昨年8月の天皇陛下による「お言葉」を受けて、政府は「天皇の公務の負担軽減等に関する有識者会議」を立ち上げ、昨年11月に皇室制度や歴史、憲法などの専門家16人から意見聴取した。そして12月14日、有識者会議は、天皇の譲位を恒久的な制度とする皇室典範の改正ではなく、現在の天皇陛下に限って譲位を可能にする特例法の整備を政府に求める方針を固めた。
有識者会議16名のうち皇室典範の改正などで恒久制度化すべきと発言したのは元朝日新聞皇室担当記者でジャーナリストの岩井克己さん、大石眞・京都大学教授ら4名だけだった。
専門家へのヒアリングでは、「将来(の天皇)にわたって退位を認めるのは結論を得るのに時間を有する」(石原信雄元内閣官房副長官)など、「皇室典範改正に時間がかかるから特例法で行う」との意見もあった。たしかに陛下の年齢を考えると、特例扱いで一刻も早く制度化すべきという意見も一理ある。
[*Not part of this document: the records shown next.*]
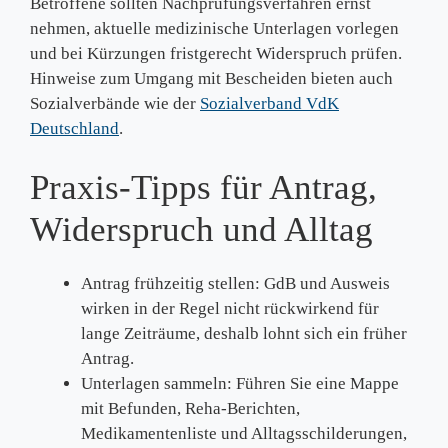
Betroffene sollten Nachprüfungsverfahren ernst
nehmen, aktuelle medizinische Unterlagen vorlegen
und bei Kürzungen fristgerecht Widerspruch prüfen.
Hinweise zum Umgang mit Bescheiden bieten auch
Sozialverbände wie der
Sozialverband VdK
Deutschland
.
Praxis-Tipps für Antrag,
Widerspruch und Alltag
Antrag frühzeitig stellen: GdB und Ausweis
wirken in der Regel nicht rückwirkend für
lange Zeiträume, deshalb lohnt sich ein früher
Antrag.
Unterlagen sammeln: Führen Sie eine Mappe
mit Befunden, Reha-Berichten,
Medikamentenliste und Alltagsschilderungen,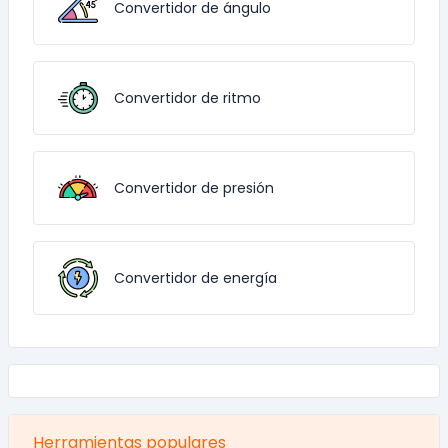
Convertidor de ángulo
Convertidor de ritmo
Convertidor de presión
Convertidor de energía
Herramientas populares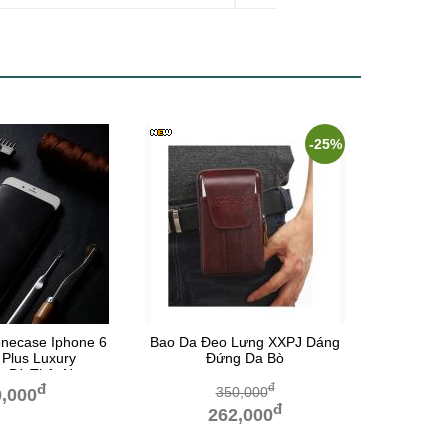
-25%
onecase Iphone 6
Bao Da Đeo Lưng XXPJ Dáng
 Plus Luxury
Đứng Da Bò
 Bò Thật Nappa
đ
đ
Chỉ Đen
350,000
,000
đ
262,000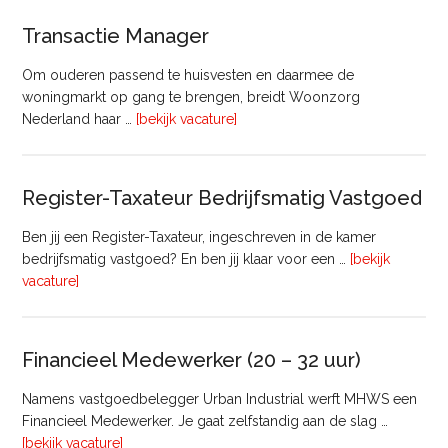
Transactie Manager
Om ouderen passend te huisvesten en daarmee de
woningmarkt op gang te brengen, breidt Woonzorg
overTransactie
Nederland haar …
[bekijk vacature]
Manager
Register-Taxateur Bedrijfsmatig Vastgoed
Ben jij een Register-Taxateur, ingeschreven in de kamer
bedrijfsmatig vastgoed? En ben jij klaar voor een …
[bekijk
overRegister-
vacature]
Taxateur
Bedrijfsmatig
Vastgoed
Financieel Medewerker (20 – 32 uur)
Namens vastgoedbelegger Urban Industrial werft MHWS een
Financieel Medewerker. Je gaat zelfstandig aan de slag …
overFinancieel
[bekijk vacature]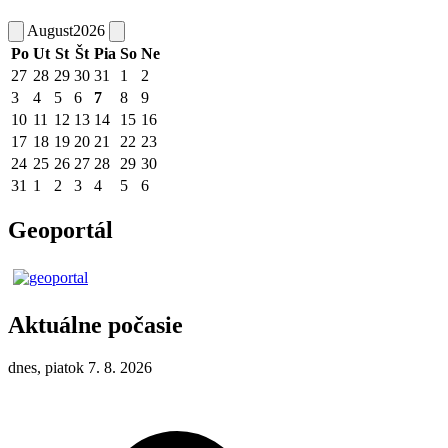
August
2026
Po
Ut
St
Št
Pia
So
Ne
27
28
29
30
31
1
2
3
4
5
6
7
8
9
10
11
12
13
14
15
16
17
18
19
20
21
22
23
24
25
26
27
28
29
30
31
1
2
3
4
5
6
Geoportál
Aktuálne počasie
dnes, piatok 7. 8. 2026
だからといって、陛下の意向を無視したやり方であっていいはずはない。世論調査でも7割の国民が皇室典範の改正に賛成している。岩井さんが批判する。
「譲位を望むのは陛下の“わがまま”ではありません。国民や将来の皇室のことも考えたうえで、制度そのものを変えるべきという責任感から出た意見です。それなのに特例法でやるというのは、一時の抜け道をつくる安易なやり方です」
注意すべきは、この問題には「政治的思惑」が見え隠れする点だ。なぜ、国民と陛下が望む恒久的な制度改革に政府は消極的なのか。岩井さんは、「女性天皇」という難問が浮上するのを避けるためだと主張する。
「根本的な問題は、次の次の世代の皇位継承者が悠仁さましかいないことです。これまでも小泉内閣で女性天皇や女系天皇、野田内閣では女性宮家創設が議論されましたが、安倍内閣で棚上げにされました。もし、天皇の譲位問題で皇室典範を改正する動きになれば、棚上げにされた女性天皇や女性宮家創設を求める声が再浮上する可能性もある。これに反対して、一貫した男系の血筋を守るために敗戦で皇室を離脱した旧皇族系男子の復帰を主張する安倍首相や支持者の保守層には受け入れがたい。だから有識者会議には特例法を前提に制度改革を最小限にする方向で話を進めてもらいたいんでしょう」
女性天皇が争点になれば、国論を二分する騒動になる。それを避けるため、政府は陛下のご意向を無視して、譲位問題を一時しのぎの特例法で処理しようとしているという見立てである。
しかし、皇室典範を改正せず、特例法で一代限りの譲位を認めても、皇室制度には依然として大きな課題が残る。